Dive Brief:
- Drugmakers in China and India, anticipating greater demand for biologic medicines in their home country, are tapping automated biomanufacturing technology from GE Healthcare to more quickly ramp up production.
- Clover BioPharmaceuticals, a clinical-stage Chinese biotech, is the latest to ink an agreement with the healthcare arm of the industrial conglomerate, announcing it will install the so-called FlexFactory at a new facility being built in Zhejiang, China.
- Based on single-use bioreactor bioreactor technology, GE's FlexFactory is designed to manufacture monoclonal antibodies and vaccines under GMP standards. The platform installed at Clover's facility will consist of two 2,000-liter bioreactors and, according to the companies, will be up and running later this year.
Dive Insight:
Long known for prowess in mass-producing cheap copycat medicines, Chinese and Indian drugmakers have more recently aimed at climbing the value chain to manufacture novel drugs and biologics.

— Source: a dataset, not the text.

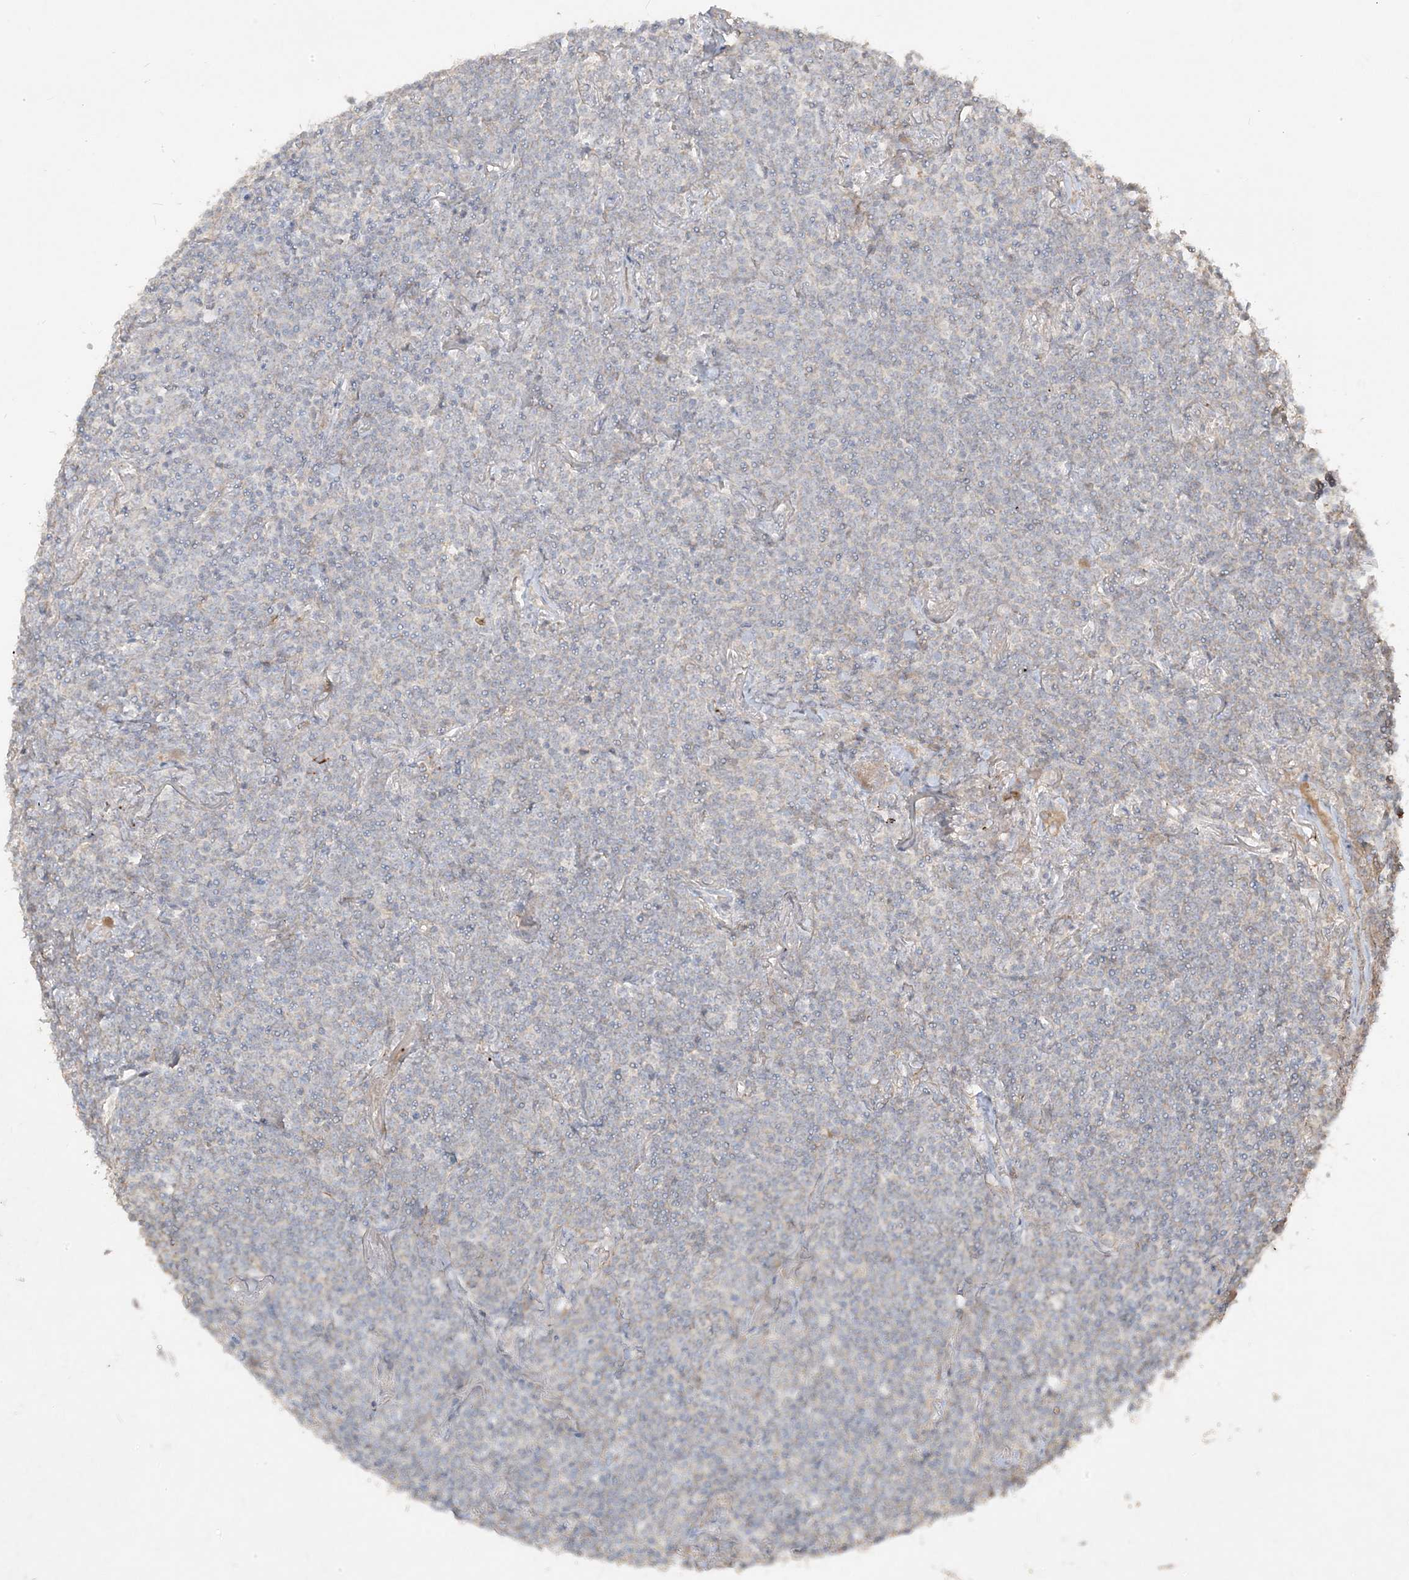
{"staining": {"intensity": "negative", "quantity": "none", "location": "none"}, "tissue": "lymphoma", "cell_type": "Tumor cells", "image_type": "cancer", "snomed": [{"axis": "morphology", "description": "Malignant lymphoma, non-Hodgkin's type, Low grade"}, {"axis": "topography", "description": "Lung"}], "caption": "Tumor cells are negative for brown protein staining in low-grade malignant lymphoma, non-Hodgkin's type.", "gene": "RGL4", "patient": {"sex": "female", "age": 71}}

China's government, in particular, has made innovation in biopharmaceuticals a priority, clearing some of the regulatory hurdles that traditionally stood in the way for manufacturers — both foreign and domestic.
Making the kind of advances that China envisions, though, will require a similar jump in manufacturing capabilities. Biologics and cell therapies like CAR-T are more complex than the small molecule drugs Chinese companies are accustomed to producing.
Clover, along with several other Chinese biotechs, have turned to GE and its FlexFactory platform to help kick start that process.
"GE's FlexFactory represents the latest in biomanufacturing technologies, and it will help us establish flexible production capacity quickly, while fulfilling good manufacturing practices (GMP) requirements," said Peng Liang, Clover's co-founder and president, in a statement.
That GMP aspect is an important one. As an industry, Chinese and Indian manufacturers have struggled to maintain GMP production standards, attracting the notice of inspectors from the Food and Drug Administration.
GE's FlexFactory operates as an automated system and its single-use technology eliminates much of the cleaning and contamination risk from multi-use bioreactors.
Asides from Clover, BeiGene Ltd., Shanghai-based Cellular BioMedicine Group Inc. and Taiwanese JHL Biotech have all announced plans to use GE's technology in recent years. Last May, Dr. Reddy's became the first Indian drugmaker to install the FlexFactory platform.
Domestic companies are also building up single-use bioreactor capacity. Wuxi Biologics Inc., for example, announced in December it had started manufacturing operations at its new 500,000 square-foot facility in Wuxi city. The site boasts 30,000 L of bioreactor capacity, spread across two 1,000 L bioreactors for perfusion processes and 14 2,000 L bioreactors for batch cell cultures.